## AIM A
Update the part of the forum thread on the Lee Auto Prime that falls between "Try to develop" and "you starting with?", inclusive, replacing "lever" with "handle" and leaving everything else the same.

## READING PASSAGE

══════════════════════════════

# Lee Auto Prime



## kev74 (Mar 22, 2008)

Does anyone have a hint or two for setting up / running the Lee primer set-up on the Pro 1000 press? If I go too quick, I tend to get a flipped primer in the feed ramp. And when there are just a few primers left in the tray, it just about stops working all together.

From what I have read, this seems to be the weak part of the system. I just want to make sure I'm not missing something before I do something drastic. 

Any comments or words of encouragement are appreciated. :watching:


----------



## TOF (Sep 7, 2006)

1. Never let the primer stack go more than 3/4 inch below the input tray. Weight of the stack of primers is required to push them into position. Refill as soon as you can see the top primer come in to view below the input tray.

2 Keep the primer input zone clean. Occasional squirt of canned air will remove small debri elements from the area. 

I prime in a seperate pass from powder and bullet insertion. any powder that falls into the primer track will cause problems.

I actualy load in three passes.

1. Remove old primers then clean in Cob or Shell tumbler
2. Prime clean cases
3. Load powder and bullet

Stage 1 and 2 use the primer punch and sizing die. The punch will remove old primer (1) and Cob or Shell stuck in the primer hole (2).

The three passes will still allow you to load several hundred cartridges per hour. Punching primers out or in you can cycle approx 100 cases in 3 to 4 minutes. loading the input tubes is significantly faster if you have purchased the red plastic "Collator".

Cleaning cases after primer removal will improve reliability of cartridges to fire on first hit.

I cut the outer wall of the output chute away starting about 1 " back from its front to improve flow of empty cases into the box I catch them in. 

Try to develop a rhythm when cycling the lever. I move moderately fast through the up stroke and push a little bit harder when I feel the primer. Don't hit the end of stroke hard as it is possible to set a primer off, or so I have been told. I haven't set one off in around 20,000 or so primers.

I hope this helps. I know you will get the hang of it pretty quick.

PS: I forgot to ask, what caliber are you starting with?


----------



## Redwolf (Nov 29, 2008)

I hand prime mine prior to loading powder and bullets


----------



## The_Vigilante (Aug 29, 2008)

══════════════════════════════

## AIM B
Lay out the lines of the listing between its first line and the line holding "12: (773, 576)", inclusive, as a Markdown table with the columns Row and Line, skipping any blank lines.

══════════════════════════════

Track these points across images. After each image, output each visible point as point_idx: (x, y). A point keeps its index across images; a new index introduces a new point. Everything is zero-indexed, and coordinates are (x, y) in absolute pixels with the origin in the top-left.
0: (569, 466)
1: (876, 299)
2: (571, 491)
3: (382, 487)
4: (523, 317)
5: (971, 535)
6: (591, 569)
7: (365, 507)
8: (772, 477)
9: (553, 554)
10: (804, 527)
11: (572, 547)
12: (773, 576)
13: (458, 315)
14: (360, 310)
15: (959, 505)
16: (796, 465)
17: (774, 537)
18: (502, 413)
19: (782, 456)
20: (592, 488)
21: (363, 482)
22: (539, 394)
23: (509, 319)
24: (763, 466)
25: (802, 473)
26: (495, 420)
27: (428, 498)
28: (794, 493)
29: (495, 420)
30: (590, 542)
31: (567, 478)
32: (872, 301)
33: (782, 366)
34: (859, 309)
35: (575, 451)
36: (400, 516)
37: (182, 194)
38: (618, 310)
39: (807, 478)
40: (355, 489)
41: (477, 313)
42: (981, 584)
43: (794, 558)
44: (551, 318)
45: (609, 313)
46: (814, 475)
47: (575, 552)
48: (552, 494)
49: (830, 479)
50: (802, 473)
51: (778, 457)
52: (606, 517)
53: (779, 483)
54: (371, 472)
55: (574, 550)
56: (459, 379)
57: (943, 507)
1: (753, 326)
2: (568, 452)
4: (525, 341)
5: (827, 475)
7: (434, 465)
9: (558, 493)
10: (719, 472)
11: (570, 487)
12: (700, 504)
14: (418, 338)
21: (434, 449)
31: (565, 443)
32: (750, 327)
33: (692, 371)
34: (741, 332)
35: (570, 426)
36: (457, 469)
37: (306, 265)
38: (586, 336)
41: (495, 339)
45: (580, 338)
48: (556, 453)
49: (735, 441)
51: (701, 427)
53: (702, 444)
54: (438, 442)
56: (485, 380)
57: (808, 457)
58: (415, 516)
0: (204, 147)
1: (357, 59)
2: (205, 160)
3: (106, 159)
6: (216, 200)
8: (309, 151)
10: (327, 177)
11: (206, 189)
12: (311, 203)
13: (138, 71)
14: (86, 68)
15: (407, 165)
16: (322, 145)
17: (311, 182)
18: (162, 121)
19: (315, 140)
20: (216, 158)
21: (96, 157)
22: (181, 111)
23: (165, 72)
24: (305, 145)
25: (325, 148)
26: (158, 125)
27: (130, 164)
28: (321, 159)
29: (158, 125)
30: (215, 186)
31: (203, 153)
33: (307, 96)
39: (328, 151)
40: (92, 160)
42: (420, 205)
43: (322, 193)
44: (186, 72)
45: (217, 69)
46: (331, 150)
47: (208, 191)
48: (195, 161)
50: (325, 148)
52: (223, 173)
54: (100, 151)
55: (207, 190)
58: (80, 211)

══════════════════════════════

## EXERCISE RESPONSE A
Try to develop a rhythm when cycling the handle. I move moderately fast through the up stroke and push a little bit harder when I feel the primer. Don't hit the end of stroke hard as it is possible to set a primer off, or so I have been told. I haven't set one off in around 20,000 or so primers.

I hope this helps. I know you will get the hang of it pretty quick.

PS: I forgot to ask, what caliber are you starting with?

## EXERCISE RESPONSE B
| Row | Line |
|---|---|
| 1 | Track these points across images. After each image, output each visible point as point_idx: (x, y). A point keeps its index across images; a new index introduces a new point. Everything is zero-indexed, and coordinates are (x, y) in absolute pixels with the origin in the top-left. |
| 2 | 0: (569, 466) |
| 3 | 1: (876, 299) |
| 4 | 2: (571, 491) |
| 5 | 3: (382, 487) |
| 6 | 4: (523, 317) |
| 7 | 5: (971, 535) |
| 8 | 6: (591, 569) |
| 9 | 7: (365, 507) |
| 10 | 8: (772, 477) |
| 11 | 9: (553, 554) |
| 12 | 10: (804, 527) |
| 13 | 11: (572, 547) |
| 14 | 12: (773, 576) |